Boston's WCVB carried a live blog of the event, including a running account by that station'sSean Kelly of the songs sung by the crowd:
A more formal memorial service was held Thursday morning, an event that was organized by the office of Gov. Deval Patrick. That interfaith service was attended by President Obama, as well as former Massachusetts Gov. Mitt Romney.
Update at 9:47 a.m. Boston.com's video recap of the week's events
Boston.com has put together a video montage of events of the past week, beginning with the opening of the Boston Marathon.

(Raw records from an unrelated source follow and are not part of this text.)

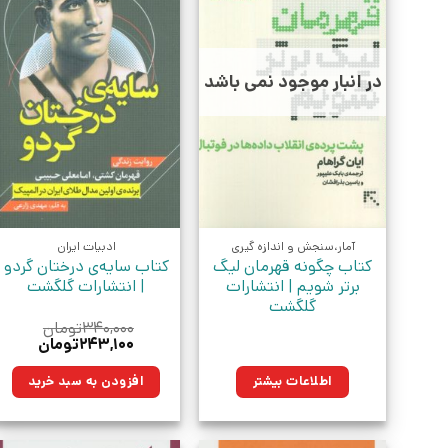
در انبار موجود نمی باشد
آمار،سنجش و اندازه گیری
ادبیات ایران
کتاب چگونه قهرمان لیگ
کتاب سایه‌ی درختان گردو
برتر شویم | انتشارات
| انتشارات گلگشت
گلگشت
۳۴۰,۰۰۰
تومان
قیمت
قیمت
۲۴۳,۱۰۰
تومان
اصلی:
فعلی:
۳۴۰,۰۰۰تومان
۲۴۳,۱۰۰توم
اطلاعات بیشتر
افزودن به سبد خرید
بود.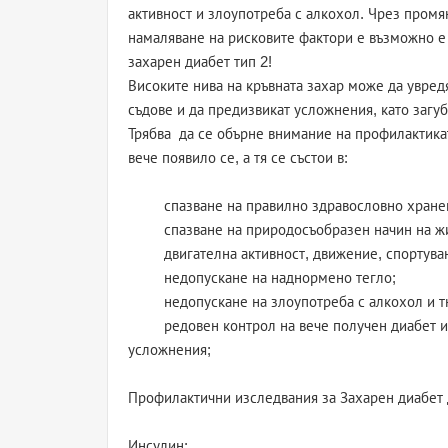
активност и злоупотреба с алкохол. Чрез промя
намаляване на рисковите фактори е възможно е 
захарен диабет тип 2!
Високите нива на кръвната захар може да увред
съдове и да предизвикат усложнения, като загу
Трябва да се обърне внимание на профилактика
вече появило се, а тя се състои в:
спазване на правилно здравословно хране
спазване на природосъобразен начин на жи
двигателна активност, движение, спортуван
недопускане на наднормено тегло;
недопускане на злоупотреба с алкохол и т
редовен контрол на вече получен диабет и п
усложнения;
Профилактични изследвания за Захарен диабет д
Инсулин;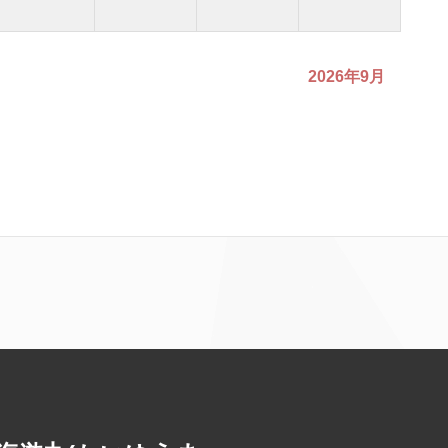
2026年9月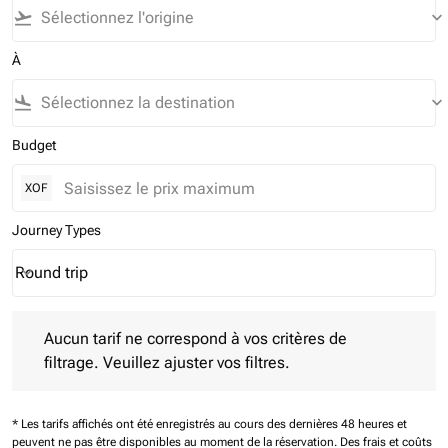
flight_takeoff
keyboard_arrow_down
À
flight_land
keyboard_arrow_down
Budget
XOF
Journey Types
Round trip
keyboard_arrow_down
Journey Types option Round trip Selected
Aucun tarif ne correspond à vos critères de filtrage. Veuillez aj
Aucun tarif ne correspond à vos critères de
filtrage. Veuillez ajuster vos filtres.
* Les tarifs affichés ont été enregistrés au cours des dernières 48 heures et
peuvent ne pas être disponibles au moment de la réservation.
Des frais et coûts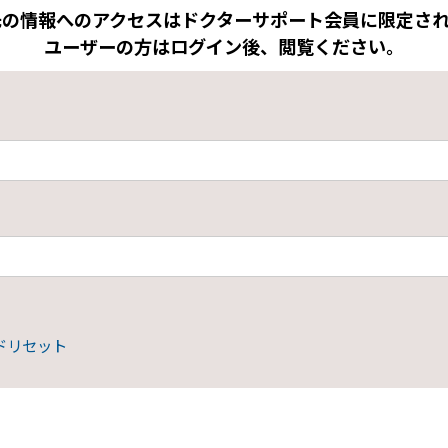
先の情報へのアクセスはドクターサポート会員に限定され
ユーザーの方はログイン後、閲覧ください。
ドリセット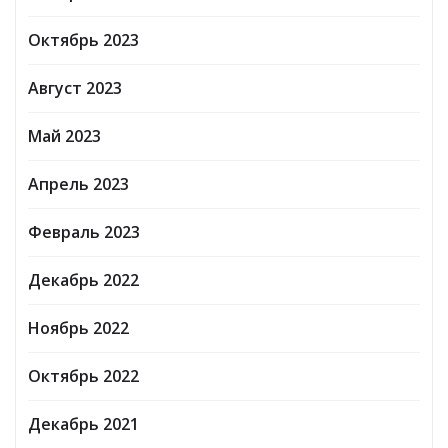
Октябрь 2023
Август 2023
Май 2023
Апрель 2023
Февраль 2023
Декабрь 2022
Ноябрь 2022
Октябрь 2022
Декабрь 2021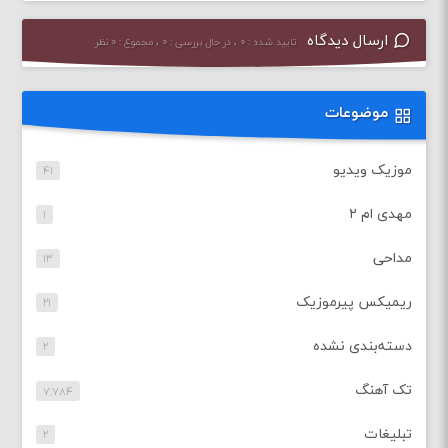
ارسال دیدگاه
تایید شده : ۰ ، در حال بررسی : ۰ ، مجموع : ۰ نظر
موضوعات
موزیک ویدیو
۴۱
مهدی ام ۲
۱
مداحی
۱۳
ریمیکس پیرموزیک
۲۱
دسته‌بندی نشده
۲
تک آهنگ
۷,۷۸۴
تبلیغات
۲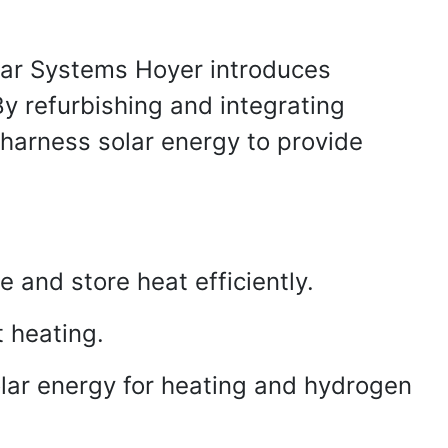
olar Systems Hoyer introduces
y refurbishing and integrating
s harness solar energy to provide
e and store heat efficiently.
t heating.
olar energy for heating and hydrogen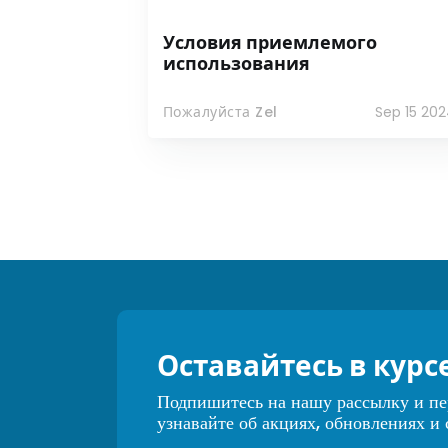
Условия приемлемого
использования
Пожалуйста Zel
Sep 15 20
Оставайтесь в курс
Подпишитесь на нашу рассылку и п
узнавайте об акциях, обновлениях и 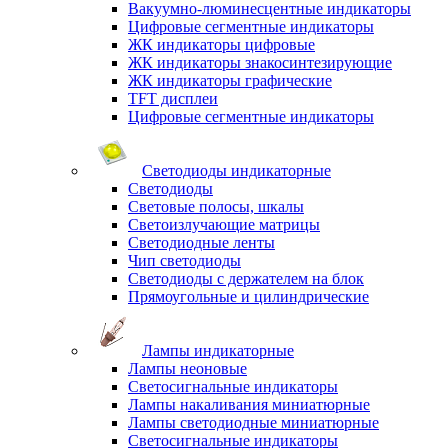
Вакуумно-люминесцентные индикаторы
Цифровые сегментные индикаторы
ЖК индикаторы цифровые
ЖК индикаторы знакосинтезирующие
ЖК индикаторы графические
TFT дисплеи
Цифровые сегментные индикаторы
Светодиоды индикаторные
Светодиоды
Световые полосы, шкалы
Светоизлучающие матрицы
Светодиодные ленты
Чип светодиоды
Светодиоды с держателем на блок
Прямоугольные и цилиндрические
Лампы индикаторные
Лампы неоновые
Светосигнальные индикаторы
Лампы накаливания миниатюрные
Лампы светодиодные миниатюрные
Светосигнальные индикаторы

Update at 9:20 a.m. ET. Bomb Suspects Acted Alone, Mayor Says:
Menino provided no details about the health of suspect Dzhokhar Tsarnaev other than to say, "we don't know if we'll ever be able to question the individual."
When reminded by ABC's George Stephanopoulos that Massachusetts does not have the death penalty as an option, Menino said, "I hope that the U.S. attorney, Carmen Ortiz, takes him on the federal side and throws the book at him."
Update at 6 a.m. ET. London Marathon Marked By High Security, Memories Of Boston:
The London Marathon observed 30 seconds of silence before the race got under way Sunday, in a show of solidarity with those injured in Monday's Boston Marathon. Many runners wore black ribbons to honor the three people killed and the more than 170 injured in two bombings in Boston.